Теперь это кажется почти смешным. Она подбирает под себя ноги и садится, чуть поджимает губы, почти кусает их. И следит за ним. Внимательно. Смотрит. Взглядом улыбается, но молчит. Наблюдает за тем, как он скидывает с себя куртку. Уставший, вымотанный. Выжатый до самых костей. В какой момент они перестали ходить на охоту вместе? В какой момент он стал брать на себя еще больше работы и возвращаться вот так в три часа ночи?
Алек садится на край кровати и упирается ладонями в лицо, трет кожу, смаргивает усталость и желание спать. Она прижимается к нему, обвивает руками и вдыхает запах. Грязи, пота. Усталости. Еще немного, и он изведет себя. Просто не сможет подняться утром. Нельзя так. Ему нужен отдых, ему просто необходимо начать думать о себе.
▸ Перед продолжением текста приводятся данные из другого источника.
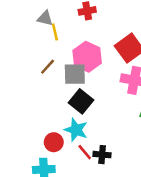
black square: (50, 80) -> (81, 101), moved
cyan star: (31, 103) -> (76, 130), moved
Изабель запускает пальцы в черные волосы, гладит его по голове и улыбается.
– Сколько их было сегодня?
И он готов поклясться, что без красной помады улыбка у нее совершенно другая. Без макияжа она вся совершенно другая. Такая, которую знает только он. И только в три часа ночи. В его растянутой футболке. Ласковая, податливая. И скорее всего без нижнего белья.
Обвивает ее талию он на каких-то инстинктах. На привычках. И тянет на себя, ближе. Усаживает к себе на колени.
– Шестеро.
В ответ она неодобрительно качает головой:
– Ты должен был взять меня с собой. Я не говорю о том, чтобы взять еще и Джейса. Ему сейчас не до этого, ведь у них с Клэри только недавно родилась дочь. Ночные вылазки не для них. Но я-то здесь.
– Да, ты здесь, – говорит он вслух.
Но она знает, что он хотел сказать на самом деле. Не твое дело, разберусь сам. Годы его не меняют. Только превращают во все более одержимого трудоголика. Иногда Изабель думает о том, чтобы уехать из Института. Найти другое место. Но в тот же момент останавливается, вспоминая про Алека. Если она уедет, то он завалит себя работой. И погрязнет под этой работой. Она нужна ему здесь. Кто же еще будет следить за старшим братом?
Ответ такой ей не нравится. Просто не устраивает. Она усаживается удобнее, перекидывает ноги по обе стороны от его бедер и прижимается тесней. Ластится, губами касается шеи. Целует, посасывает. Вылизывает. Так, что он закрывает глаза, и пальцы на ее талии спускаются на бедра, прижимают плотнее. Так, что теперь он просто уверен, что на ней нет нижнего белья.
– Я скучаю, – мурлычет она ему на ухо. – Со своими вечными рейдами ты, кажется, совсем забыл обо мне.
И бедрами трется о его брюки. Вырывая тяжелый, глубокий выдох.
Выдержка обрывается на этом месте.